Сорок первый был мулом. Каждый успешный выезд на Арену означал, что Сорок первый вернется в Ангар с драгоценным грузом в брюхе, поэтому надсмотрщики, которые были в доле, берегли и подкармливали его, следя, чтобы он всегда был в форме.
Убедившись, что капсула не прощупывается, Ролло бросил Сорок первому долгожданную птицу и скрылся в продовольственном тоннеле. От сладкого хруста костей и перьев у Эштона заныло в подбрюшье.
– Зачем тебе замена? – спросил он, чтобы отвлечься от жгучего чувства голода.
– Токен – это неплохо, – сказал Сорок первый, аппетитно чавкая кровавым мясом. – Но на жизнь после Ангара его не хватит. Надо, чтобы канал продолжал работать, когда я выйду.

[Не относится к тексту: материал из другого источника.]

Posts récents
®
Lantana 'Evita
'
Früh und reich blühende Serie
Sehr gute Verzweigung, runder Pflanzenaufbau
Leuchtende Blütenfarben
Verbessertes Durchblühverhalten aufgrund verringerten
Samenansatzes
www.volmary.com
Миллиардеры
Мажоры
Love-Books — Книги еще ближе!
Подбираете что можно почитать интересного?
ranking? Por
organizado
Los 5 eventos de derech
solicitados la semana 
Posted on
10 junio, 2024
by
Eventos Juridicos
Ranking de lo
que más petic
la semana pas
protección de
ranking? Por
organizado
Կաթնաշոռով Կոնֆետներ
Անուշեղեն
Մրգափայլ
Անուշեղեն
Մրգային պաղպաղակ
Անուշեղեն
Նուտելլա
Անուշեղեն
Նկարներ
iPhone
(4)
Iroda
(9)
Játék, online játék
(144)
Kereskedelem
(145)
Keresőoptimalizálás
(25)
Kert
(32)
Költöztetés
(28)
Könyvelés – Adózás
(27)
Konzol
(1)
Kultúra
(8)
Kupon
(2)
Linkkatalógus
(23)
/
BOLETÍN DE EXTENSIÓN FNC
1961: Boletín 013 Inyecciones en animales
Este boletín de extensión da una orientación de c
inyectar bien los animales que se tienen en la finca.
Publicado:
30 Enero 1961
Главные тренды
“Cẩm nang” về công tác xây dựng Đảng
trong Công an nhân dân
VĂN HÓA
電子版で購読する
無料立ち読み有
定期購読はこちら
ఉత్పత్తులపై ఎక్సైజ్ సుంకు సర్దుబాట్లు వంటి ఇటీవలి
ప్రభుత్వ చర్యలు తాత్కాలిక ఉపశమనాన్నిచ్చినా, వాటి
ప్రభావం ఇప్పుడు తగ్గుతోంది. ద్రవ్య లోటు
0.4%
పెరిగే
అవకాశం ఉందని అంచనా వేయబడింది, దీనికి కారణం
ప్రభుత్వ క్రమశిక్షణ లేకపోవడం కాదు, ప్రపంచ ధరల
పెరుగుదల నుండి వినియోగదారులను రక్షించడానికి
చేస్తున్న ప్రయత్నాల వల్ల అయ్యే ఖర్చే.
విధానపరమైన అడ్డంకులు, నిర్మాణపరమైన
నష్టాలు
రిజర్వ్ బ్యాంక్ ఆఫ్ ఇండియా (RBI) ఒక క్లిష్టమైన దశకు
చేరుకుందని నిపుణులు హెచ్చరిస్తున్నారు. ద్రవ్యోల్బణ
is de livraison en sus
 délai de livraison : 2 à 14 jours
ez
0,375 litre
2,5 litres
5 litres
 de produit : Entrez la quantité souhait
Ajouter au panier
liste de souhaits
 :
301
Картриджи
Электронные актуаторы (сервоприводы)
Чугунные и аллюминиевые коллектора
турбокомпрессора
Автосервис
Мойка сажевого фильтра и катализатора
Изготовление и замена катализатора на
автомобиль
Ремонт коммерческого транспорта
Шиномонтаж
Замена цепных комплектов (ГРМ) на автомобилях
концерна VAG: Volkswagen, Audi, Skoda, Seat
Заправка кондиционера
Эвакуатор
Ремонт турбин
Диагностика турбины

Подобрав с каменного пола последние ошметки, он опустился на брюхо и осторожно пошевелил искромсанными спинными гребнями.
– Займись ими, – буркнул Сорок первый, обрабатывая зеленой слюной глубокие борозды на боках. – Я туда всё равно не дотянусь.
Эштон подошел поближе. Присоски на концах его длинного раздвоенного языка осторожно прикоснулись к теплой чужой чешуе. Сорок первый тихонько зашипел и вздрогнул всем телом. Эштон вспомнил, как вздрагивала Мия в его руках, когда он колол ей лекарства. Ее бессильное пластилиновое тело вдруг на мгновение собиралось в подобие прежней Мии, и он чувствовал, что глубоко внутри она все-таки была жива.
– Как тебя зовут? – слова вырвались у Эштона раньше, чем он успел подумать, что они означают на самом деле.
– Читать разучился?
Сорок первый повернул к нему морду с клеймом между ноздрями.